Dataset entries
=== Section Start ===
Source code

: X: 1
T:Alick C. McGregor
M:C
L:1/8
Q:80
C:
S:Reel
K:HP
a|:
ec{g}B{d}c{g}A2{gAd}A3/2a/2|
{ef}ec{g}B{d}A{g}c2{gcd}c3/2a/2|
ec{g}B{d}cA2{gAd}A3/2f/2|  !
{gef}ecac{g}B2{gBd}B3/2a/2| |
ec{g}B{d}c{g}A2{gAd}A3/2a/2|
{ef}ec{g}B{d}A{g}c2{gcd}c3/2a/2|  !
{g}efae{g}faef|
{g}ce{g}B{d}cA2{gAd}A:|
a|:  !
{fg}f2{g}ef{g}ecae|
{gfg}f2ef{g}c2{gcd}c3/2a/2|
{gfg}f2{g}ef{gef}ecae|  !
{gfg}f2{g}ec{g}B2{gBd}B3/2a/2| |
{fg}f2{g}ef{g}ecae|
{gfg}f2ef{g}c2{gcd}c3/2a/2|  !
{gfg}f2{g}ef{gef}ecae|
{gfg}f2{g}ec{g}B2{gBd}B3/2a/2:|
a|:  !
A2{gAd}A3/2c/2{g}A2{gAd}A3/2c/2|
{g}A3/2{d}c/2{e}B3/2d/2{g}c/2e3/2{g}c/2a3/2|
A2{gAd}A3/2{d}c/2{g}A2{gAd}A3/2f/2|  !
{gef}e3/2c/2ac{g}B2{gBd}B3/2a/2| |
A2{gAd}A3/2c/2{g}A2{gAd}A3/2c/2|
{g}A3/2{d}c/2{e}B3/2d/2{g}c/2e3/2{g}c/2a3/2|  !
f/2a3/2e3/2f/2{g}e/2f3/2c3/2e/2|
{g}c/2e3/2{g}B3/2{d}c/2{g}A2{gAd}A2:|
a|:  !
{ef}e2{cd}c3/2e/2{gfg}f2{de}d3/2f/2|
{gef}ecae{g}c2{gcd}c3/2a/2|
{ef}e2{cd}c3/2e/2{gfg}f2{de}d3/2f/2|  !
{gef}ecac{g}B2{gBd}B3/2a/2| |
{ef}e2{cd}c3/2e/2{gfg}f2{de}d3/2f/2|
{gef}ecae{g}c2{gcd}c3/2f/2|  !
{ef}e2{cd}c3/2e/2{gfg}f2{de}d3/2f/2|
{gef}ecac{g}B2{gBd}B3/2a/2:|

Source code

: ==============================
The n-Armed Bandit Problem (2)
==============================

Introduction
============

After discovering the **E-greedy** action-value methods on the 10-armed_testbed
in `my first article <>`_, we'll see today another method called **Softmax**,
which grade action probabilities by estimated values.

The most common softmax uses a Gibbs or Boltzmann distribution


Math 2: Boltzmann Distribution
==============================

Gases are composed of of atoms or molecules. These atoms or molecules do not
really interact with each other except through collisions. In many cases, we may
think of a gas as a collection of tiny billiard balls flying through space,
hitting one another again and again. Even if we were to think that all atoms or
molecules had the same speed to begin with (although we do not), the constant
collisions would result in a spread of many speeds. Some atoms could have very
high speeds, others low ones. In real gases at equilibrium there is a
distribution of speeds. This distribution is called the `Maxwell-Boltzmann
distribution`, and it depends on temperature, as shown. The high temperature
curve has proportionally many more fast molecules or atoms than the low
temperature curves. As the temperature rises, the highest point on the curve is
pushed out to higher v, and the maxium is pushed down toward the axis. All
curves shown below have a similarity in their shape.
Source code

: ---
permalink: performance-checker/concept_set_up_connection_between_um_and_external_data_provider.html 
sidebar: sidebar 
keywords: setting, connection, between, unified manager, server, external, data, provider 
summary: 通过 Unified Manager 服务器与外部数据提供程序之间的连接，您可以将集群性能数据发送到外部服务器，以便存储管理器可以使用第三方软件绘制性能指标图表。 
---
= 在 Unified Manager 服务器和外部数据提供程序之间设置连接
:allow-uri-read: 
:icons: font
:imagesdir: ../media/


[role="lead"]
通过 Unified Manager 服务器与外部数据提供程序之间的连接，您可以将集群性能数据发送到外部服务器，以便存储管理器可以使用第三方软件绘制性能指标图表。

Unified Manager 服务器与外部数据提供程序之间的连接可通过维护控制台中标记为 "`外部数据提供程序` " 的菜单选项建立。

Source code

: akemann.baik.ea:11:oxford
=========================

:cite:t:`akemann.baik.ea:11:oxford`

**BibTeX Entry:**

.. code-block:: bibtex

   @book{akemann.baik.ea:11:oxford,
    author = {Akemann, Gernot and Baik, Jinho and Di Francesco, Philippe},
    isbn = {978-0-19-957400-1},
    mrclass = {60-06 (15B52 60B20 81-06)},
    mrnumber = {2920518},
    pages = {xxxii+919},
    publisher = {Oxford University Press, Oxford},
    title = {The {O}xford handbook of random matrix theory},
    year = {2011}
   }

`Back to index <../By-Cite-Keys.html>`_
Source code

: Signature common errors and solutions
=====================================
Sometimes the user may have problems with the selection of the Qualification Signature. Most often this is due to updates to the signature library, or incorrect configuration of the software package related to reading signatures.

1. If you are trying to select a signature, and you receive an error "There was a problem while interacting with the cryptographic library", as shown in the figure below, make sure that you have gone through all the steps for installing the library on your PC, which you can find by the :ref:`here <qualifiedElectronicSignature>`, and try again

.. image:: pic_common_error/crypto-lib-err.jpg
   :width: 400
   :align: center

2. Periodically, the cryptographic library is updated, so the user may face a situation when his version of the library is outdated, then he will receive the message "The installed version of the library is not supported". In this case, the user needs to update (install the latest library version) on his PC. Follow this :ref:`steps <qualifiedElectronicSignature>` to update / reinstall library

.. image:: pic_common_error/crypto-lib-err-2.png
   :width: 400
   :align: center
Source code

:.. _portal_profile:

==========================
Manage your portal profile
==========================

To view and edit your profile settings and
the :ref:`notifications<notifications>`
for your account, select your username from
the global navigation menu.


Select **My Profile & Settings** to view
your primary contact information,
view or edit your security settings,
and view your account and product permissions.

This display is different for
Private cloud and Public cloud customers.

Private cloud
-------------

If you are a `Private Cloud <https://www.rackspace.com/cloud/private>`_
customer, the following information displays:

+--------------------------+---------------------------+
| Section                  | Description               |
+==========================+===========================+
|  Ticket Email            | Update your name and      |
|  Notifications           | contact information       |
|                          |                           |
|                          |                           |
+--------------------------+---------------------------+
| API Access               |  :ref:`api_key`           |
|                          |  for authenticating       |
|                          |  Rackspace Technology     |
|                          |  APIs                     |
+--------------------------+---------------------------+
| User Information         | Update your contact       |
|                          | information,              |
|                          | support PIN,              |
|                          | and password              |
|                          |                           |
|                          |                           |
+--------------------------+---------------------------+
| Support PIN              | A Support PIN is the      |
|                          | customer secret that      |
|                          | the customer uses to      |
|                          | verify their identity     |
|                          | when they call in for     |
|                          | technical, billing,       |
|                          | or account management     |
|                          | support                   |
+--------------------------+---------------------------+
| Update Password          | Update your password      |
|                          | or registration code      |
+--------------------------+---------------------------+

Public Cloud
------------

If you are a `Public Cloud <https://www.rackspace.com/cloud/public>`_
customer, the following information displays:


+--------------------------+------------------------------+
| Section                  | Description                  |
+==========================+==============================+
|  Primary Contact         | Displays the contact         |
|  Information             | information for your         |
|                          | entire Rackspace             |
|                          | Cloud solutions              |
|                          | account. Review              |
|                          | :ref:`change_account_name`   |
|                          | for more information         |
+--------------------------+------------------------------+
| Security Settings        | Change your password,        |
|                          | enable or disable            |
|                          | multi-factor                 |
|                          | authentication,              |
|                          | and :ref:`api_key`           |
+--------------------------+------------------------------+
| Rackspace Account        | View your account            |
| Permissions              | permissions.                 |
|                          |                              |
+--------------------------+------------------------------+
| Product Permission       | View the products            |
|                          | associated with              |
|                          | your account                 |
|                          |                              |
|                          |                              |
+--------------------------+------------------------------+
=== Section End ===
#### EXERCISE DIRECTIONS:
Your answer is a single number: the count of lines in the records holding the string "through".

#### YOUR SOLUTION:
3